[Text block]
========

This causes any process that is started by bonobo-activation-server to have a stale environment, and hence not be able to use the session bus correctly.

Response from applications varies from silent failure, to error dialogues and process crashes.

Affected Software:
 • Inhibit Applet
 • Music Applet
 • Cohoba
 • Keyboard indicator

-- Original --

I had just made some changes to my xorg.conf, logged out, killed the X server and logged back in to find that my keyboard indicator applet and music applet failed to work properly. The keyboard indicator wouldn't load at all, and I got the (scary) dialog with the "Don't Delete" and "Delete" buttons. When I attempted to launch rhyhtmbox using the music applet, nothing happened. I logged out again, killed the X server again, and logged back in. Same result. I logged out one more time, killed the X server, switch to a terminal and did a "ps axu |grep burner". I saw an evolution data server process and bonobo-activation-server running. I killed the bonobo-activation-server process, logged in, and all was back to normal.

Tags: feisty gutsy
Revision history for this message
Michael R. Head (burner) wrote :

BTW: this is on feisty.

Revision history for this message
Gert Kulyk (gkulyk) wrote :

Is this only bonobo-activation-server or (like on my machine) evolution-data-server-1.10, too? There are 2 processes running after log out from a gnome-session, e-d-s and bonobo-activation-server. The latter gets closed when killing evolution-data-server-1.10 (see LP #90258).

Revision history for this message
Michael R. Head (burner) wrote :

Yes, both are active, but bonobo-activation-server is the one that's causing problems (I don't have to kill e-d-s to have a functioning desktop). I'm willing to accept that this is a dupe of the e-d-s bug, if you think fixing that will automatically fix this.

Revision history for this message
Gert Kulyk (gkulyk) wrote :

Though I still think that the issue with bonobo-activation-server is related to e-d-s, I'm not 100% sure. Does anybody have an idea how to debug this? How can I find out why a certain process will not be closed when logging out?

========

[About this exercise]
Carry on the bug report above about bonobo-activation-server surviving logout, picking up after its final sentence.

[Given information]
========

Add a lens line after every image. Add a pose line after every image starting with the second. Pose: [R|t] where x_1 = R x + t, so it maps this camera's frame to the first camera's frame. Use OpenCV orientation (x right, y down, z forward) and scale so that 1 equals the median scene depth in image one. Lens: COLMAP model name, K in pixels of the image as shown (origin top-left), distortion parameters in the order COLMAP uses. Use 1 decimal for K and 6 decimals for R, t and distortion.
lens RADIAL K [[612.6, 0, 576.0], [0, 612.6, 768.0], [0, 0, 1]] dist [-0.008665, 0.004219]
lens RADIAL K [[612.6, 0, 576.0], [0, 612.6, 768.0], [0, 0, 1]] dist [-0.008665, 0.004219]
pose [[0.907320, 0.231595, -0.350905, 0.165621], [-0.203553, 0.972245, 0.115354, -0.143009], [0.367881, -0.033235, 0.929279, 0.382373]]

========

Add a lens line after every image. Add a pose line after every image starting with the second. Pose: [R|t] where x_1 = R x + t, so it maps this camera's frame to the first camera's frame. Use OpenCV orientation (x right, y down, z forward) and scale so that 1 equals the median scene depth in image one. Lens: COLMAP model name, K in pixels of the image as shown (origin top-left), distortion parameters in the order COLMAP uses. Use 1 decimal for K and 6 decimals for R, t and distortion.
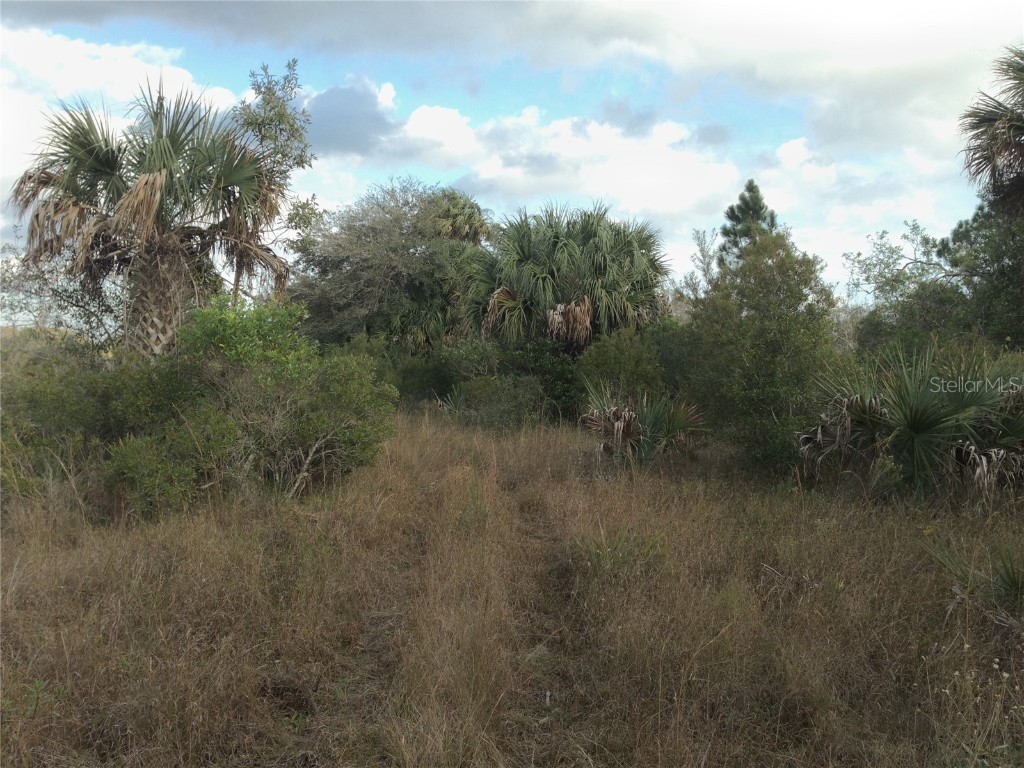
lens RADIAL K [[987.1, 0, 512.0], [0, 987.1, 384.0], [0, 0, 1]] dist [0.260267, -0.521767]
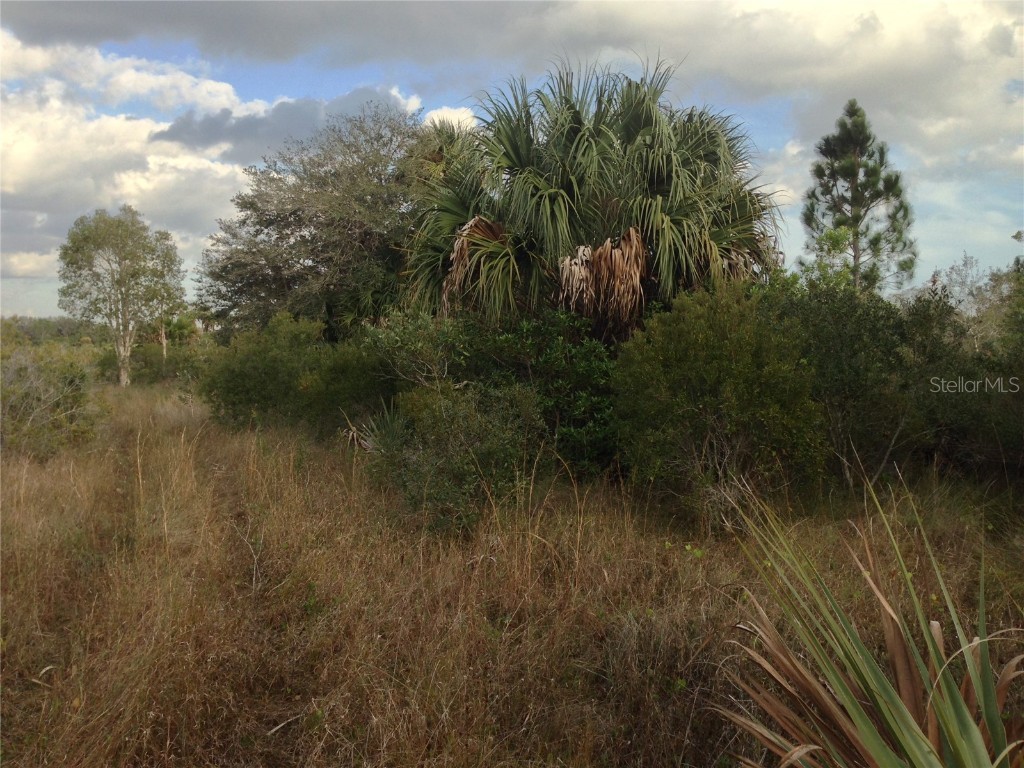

========

[Response]
Revision history for this message
Gert Kulyk (gkulyk) wrote :

Confirming this bug. Should kept open as a bug of libbonobo untill someone can tell for sure that Bug #90258 is the cause for this bug.

Changed in libbonobo:
status: Unconfirmed → Confirmed
Revision history for this message
Alexander Jones (alex-weej) wrote :

This causes havoc with DBus panel applets including Inhibit Applet, Cohoba, Music Applet, because the DBus session bus address environment variable that bonobo-activation-server has is stale after the first session.

Why doesn't bonobo-activation-server get killed when gnome-session ends, like dbus-daemon and others?

description: updated
Revision history for this message
Gert Kulyk (gkulyk) wrote :

I still think that it may be related to e-d-s. The bug only occurs for me when you are using evolution, having set up address-books. E-d-s keeps running then alongside with b-a-s.

At the moment it seems like a bug in libecalbackendcontacts.so prevents closing connection to address-books, which prevents shutting down b-a-s (see comments on Bug #90258 and the according upstream bug-report).

Revision history for this message
Markus Kienast (elias1884) wrote :

This bug is rather important I suppose. I consider it release critical as I can not upgrade my edubuntu LTSP environment to Feisty as long as this bug is out there! I would end up with lots of orphan processes and things not working for my users after relogin. And obviously in an LTSP environment, the users relogin frequently! Nobody is allowed to reboot the server after logout!

Please make sure this will be fixed soon due to its relevance for LTSP environments.

TNX elias

Revision history for this message
warrenc5 (warren-crossing-mofokom) wrote :

I am getting this on the Apple powerbook G3 pre wall street. It's running without a battery and sometimes after it's been off for a while it's date is reset to sometime in 1938. I get the scary errors about delete and undelete

Problem is resolved by open a console and ntpdate or manually set the SYSTEM date with date -s 01/01/2007, logout and log back in,

I have had a careful look at bonobo activate and the config files look normal.

Can anybody else confirm they are getting this error due to a date problem?

Does anyone know why the code would fail based on either the hwclock or system clock?

Revision history for this message
Michiel Eghuizen (michieleghuizen) wrote :

I have the same problem. The problem in here occurs on a thin client server which uses NX. bonobo-activation-server won't shutdown when the gnome-session stop. In this case I think it's the cause of libesd, which is holding the bonobo-activation-server up. What it should do is kill the bonobo server when the gnome session is closed. Also if some library or extension or other server is holding it up.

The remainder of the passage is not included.